The presentation of steamed media on demand and podcasts on websites may further complicate the distinction between live and prerecorded content. This material, by its very nature, is not live in the sense that it is a recording of something that has happened at sometime in the past. In some cases however, it might be a recording of a live-to-air program and as such may be considered an alternative presentation of the initial program and so exempt from the need to provide a text alternative; this assumes the initial program is a live-only program within the meaning SC1.1.1.

>From a practical point of view, it might be useful to consider making a distinction between \'scripted\' and \'non-scripted\' content since any requirement to provide a text alternative for a scripted program is likely to be less onerous. However, this should not mean that \'non-scripted\' material with historical value (e.g. an interview with someone concerning a significant world event) is exempt from the requirement to provide a text alternative when it is being presented on the web for posterity. 

Is the intention of the Media exemption to SC 1.1.1, and the associated definition, to exempt only live-to-air material from the need to provide a text alternative? And consequently, require all prerecorded material that is contained in a television or radio program to have a text alternative when it is presented on the web. If so, the considerable difficulties most broadcasters will experience in meeting such a demand is likely to lead to it being generally ignored. And, a general refusal by the broadcast industry to conform to a Level A Success Criterion could undermine the status of WCAG.

Proposed Change:
The Glossary should contain definitions for the terms \"live\" and \"prerecorded\" that relate to the current status of the broadcast industry and are likely to be meaningful to people working in the broadcast industry.

The Working Group should consider providing greater flexibility in the Media exemption to SC 1.1.1, while still retaining the overall desire for text alternatives to be provided for television and radio broadcast material that is re-presented on the web.

The Working Group might like to consider extending the Media exemption to allow programs that are presented in \"real-time\" (e.g. daily radio shows, sports broadcasts, current affairs tv) to contain a percentage of \"prerecorded\" material (e.g. 25%) without the need to provide a transcript for that material.

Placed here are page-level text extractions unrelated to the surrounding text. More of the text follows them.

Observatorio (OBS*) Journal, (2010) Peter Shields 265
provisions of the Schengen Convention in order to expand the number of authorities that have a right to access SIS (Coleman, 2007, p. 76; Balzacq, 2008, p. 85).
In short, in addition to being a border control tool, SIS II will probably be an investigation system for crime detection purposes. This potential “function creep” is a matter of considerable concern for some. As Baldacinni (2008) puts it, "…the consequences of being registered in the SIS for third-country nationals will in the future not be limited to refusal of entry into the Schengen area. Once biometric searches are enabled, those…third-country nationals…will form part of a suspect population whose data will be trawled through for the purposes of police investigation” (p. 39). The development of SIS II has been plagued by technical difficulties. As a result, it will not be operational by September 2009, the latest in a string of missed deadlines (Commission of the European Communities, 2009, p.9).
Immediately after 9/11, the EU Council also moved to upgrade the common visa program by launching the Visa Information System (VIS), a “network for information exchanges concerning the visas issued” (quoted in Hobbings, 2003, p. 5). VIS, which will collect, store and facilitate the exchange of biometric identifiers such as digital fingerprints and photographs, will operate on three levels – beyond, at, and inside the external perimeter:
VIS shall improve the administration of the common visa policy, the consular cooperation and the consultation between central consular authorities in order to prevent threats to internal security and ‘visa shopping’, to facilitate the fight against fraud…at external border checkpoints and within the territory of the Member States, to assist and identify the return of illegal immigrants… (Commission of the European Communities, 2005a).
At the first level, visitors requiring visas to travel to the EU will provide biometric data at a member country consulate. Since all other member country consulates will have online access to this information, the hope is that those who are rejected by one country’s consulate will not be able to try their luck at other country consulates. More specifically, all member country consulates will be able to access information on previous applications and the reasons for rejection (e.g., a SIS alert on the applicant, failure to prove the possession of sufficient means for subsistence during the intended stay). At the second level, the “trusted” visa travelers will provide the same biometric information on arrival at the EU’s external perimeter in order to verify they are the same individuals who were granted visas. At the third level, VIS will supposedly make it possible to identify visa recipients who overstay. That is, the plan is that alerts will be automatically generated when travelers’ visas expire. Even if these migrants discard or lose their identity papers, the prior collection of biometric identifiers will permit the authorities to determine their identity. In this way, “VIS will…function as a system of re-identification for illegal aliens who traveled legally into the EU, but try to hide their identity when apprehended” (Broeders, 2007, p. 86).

The Working Group might like to consider incorporating a time-dimension into the Media exemption for SC 1.1.1. For example, a text alternative for non-text content should be provided within 14 days. This would allow broadcasters sufficient time to prepare text alternatives for substantial programs and would enable them to continue to provide \"streamed media on demand\" for 14 days without the need to include a text alternative.